Aus seinem Arbeitsalltag weiß der Leitende Oberarzt, dass jedoch längst nicht nur Eltern mit solchen akuten Notfällen die Hilfe des Notaufnahme-Teams suchen. Oft würden er und seine Kollegen Sätze hören wie: »Die Kita hat uns hierher geschickt zur Abklärung, da das Kind heute in der Kita gefiebert hat.« oder »Das Kind hustet schon seit Monaten.«, »Der Kinderarzt hat erst morgen Nachmittag wieder Sprechstunde.« oder »Beim Kinderarzt warten wir so lange.« oder »dort ist es heute so voll.«
»Die Notfallaufnahme sollte nicht als Vertretungs-Sprechstunde für den niedergelassenen Kinderarzt angesehen werden«, betont der Leitende Oberarzt, der aus seinem Berufsalltag weiß, dass Kinderarztpraxen oft überfüllt sind, lange Wartezeiten bestehen, es bei Krankheit oder Urlaub an Vertretungsärzten mangelt oder Eltern beruflich so stark unter Druck stehen, dass sie es manchmal nicht während der Öffnungszeiten zum Kinderarzt schaffen. »Am Ende behandeln wir allein aus medizinischem Anspruch heraus jedes Kind. Doch ganz klar belastet das die Notfallaufnahmen auf besondere Art und Weise. Nicht nur das Personal muss sich um eine deutlich größere Anzahl an Patienten kümmern, auch die übrigen Ressourcen werden so nicht so eingesetzt, wie es sein sollte«, unterstreicht der Mediziner und appelliert für eine bessere ambulante medizinische Versorgung für Kinder.

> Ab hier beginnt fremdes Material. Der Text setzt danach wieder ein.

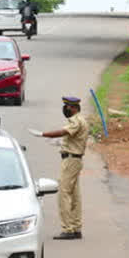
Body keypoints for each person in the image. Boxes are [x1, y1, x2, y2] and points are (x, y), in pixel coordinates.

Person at [28, 96, 89, 240]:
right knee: (74, 195)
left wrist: (44, 134)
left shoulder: (76, 120)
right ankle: (75, 227)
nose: (65, 109)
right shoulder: (81, 120)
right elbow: (70, 138)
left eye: (67, 106)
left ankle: (68, 229)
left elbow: (64, 132)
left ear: (74, 107)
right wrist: (60, 144)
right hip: (74, 159)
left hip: (70, 161)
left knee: (63, 193)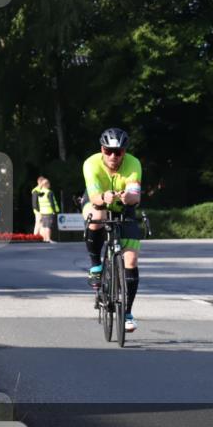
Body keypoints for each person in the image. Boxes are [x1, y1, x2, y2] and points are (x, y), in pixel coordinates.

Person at [82, 128, 143, 333]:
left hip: (124, 208)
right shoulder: (91, 164)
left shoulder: (134, 164)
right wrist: (104, 198)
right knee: (98, 215)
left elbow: (135, 196)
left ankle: (127, 312)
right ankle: (96, 266)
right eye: (109, 151)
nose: (113, 156)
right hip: (98, 202)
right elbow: (94, 198)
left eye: (118, 152)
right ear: (102, 149)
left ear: (125, 151)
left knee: (131, 261)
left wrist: (128, 198)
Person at [31, 176, 59, 242]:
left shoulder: (40, 190)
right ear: (40, 182)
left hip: (42, 210)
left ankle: (43, 238)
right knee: (39, 224)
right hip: (40, 211)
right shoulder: (37, 190)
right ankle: (36, 238)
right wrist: (37, 210)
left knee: (42, 225)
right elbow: (35, 202)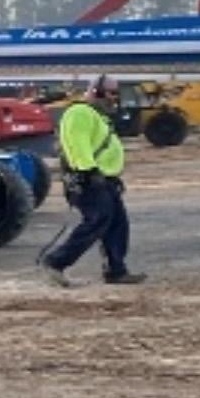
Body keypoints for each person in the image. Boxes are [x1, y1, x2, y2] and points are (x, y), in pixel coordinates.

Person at [38, 74, 147, 286]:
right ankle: (55, 262)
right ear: (96, 92)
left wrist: (109, 175)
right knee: (97, 222)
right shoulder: (80, 113)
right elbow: (78, 145)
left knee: (117, 225)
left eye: (116, 93)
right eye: (110, 93)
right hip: (88, 180)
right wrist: (89, 172)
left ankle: (116, 270)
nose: (114, 98)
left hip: (104, 179)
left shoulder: (98, 116)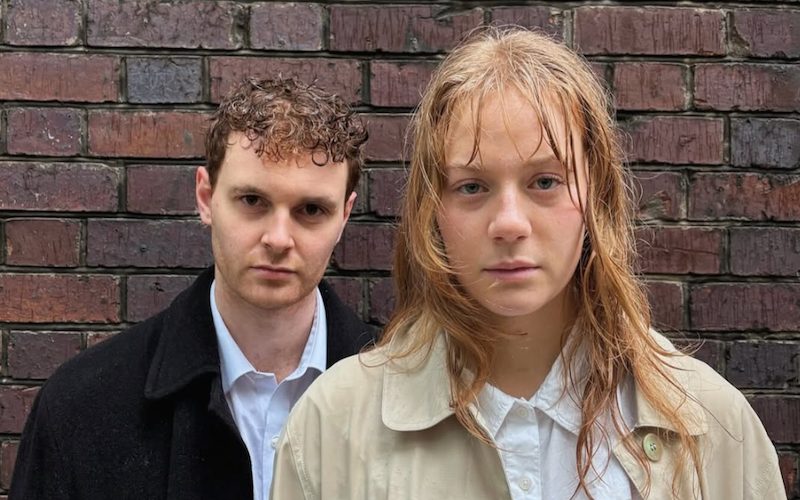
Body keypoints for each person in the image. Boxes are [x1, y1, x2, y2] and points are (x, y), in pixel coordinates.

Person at [270, 28, 785, 500]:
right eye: (472, 187)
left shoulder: (714, 424)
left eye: (545, 182)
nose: (509, 223)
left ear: (597, 195)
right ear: (434, 211)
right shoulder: (331, 428)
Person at [10, 77, 377, 500]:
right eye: (253, 201)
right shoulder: (80, 408)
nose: (278, 238)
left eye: (311, 210)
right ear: (206, 197)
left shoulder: (403, 402)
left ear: (344, 216)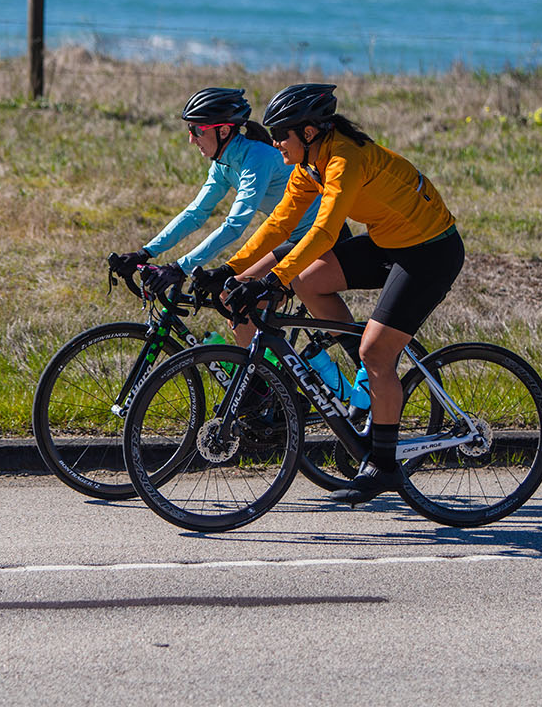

Im Raum Königs Wusterhausen könnte dazu jetzt die neue Kinderarztpraxis beitragen, die Anfang Februar im Medizinischen Versorgungszentrum Dahme-Spreewald eröffnet wurde
Niedergelassene Kinderärzte spielen aus Sicht des Leitenden Oberarztes eine entscheidende Rolle bei der Vorsorge und in der Versorgung. »Wichtig ist insgesamt eine rechtzeitige Vorbereitung durch die niedergelassenen Kollegen, bevor das Kind überhaupt krank wird. Die Eltern können darauf achten, dass sie regelmäßige Besuche bei ihrem Kinderarzt wahrnehmen und dass dort die Versorgung mit Bedarfsmedikamenten wie Ibuprofen und Paracetamol erfolgt und die Dosierung auch an das zunehmende Gewicht des Kindes angepasst wird. Ebenso sollte regelmäßig eine Anpassung spezieller Medikamente bei bekannten Grunderkrankungen erfolgen«, sagt Dr. Oliver Polley. Außerdem würde sich der Mediziner wünschen, dass mehr Eltern einen Erste-Hilfe-Kurs absolvieren, um in Notsituationen sicherer zu werden und besser entscheiden zu können, wann es sich wirklich um einen Notfall handelt. »Eltern sollten die Scheu davor verlieren, selbstständig Schmerz- und Fiebermittel anzuwenden. Eine ›Abklärung‹ wird dadurch nicht beeinträchtigt, aber Beschwerden der Kinder könnten damit rechtzeitig gelindert werden«, so der Facharzt. Bei einem echten Notfall gebe es nur eine richtige Art und Weise zu reagieren: »Immer in die Rettungsstelle, denn echte Notfälle verschwinden nicht wieder von allein. Und natürlich kümmern wir uns um unsere kleinen Patienten, wenn die Eltern trotz aller oben genannten Maßnahmen in großer Sorge sind«, unterstreicht der Kinderarzt.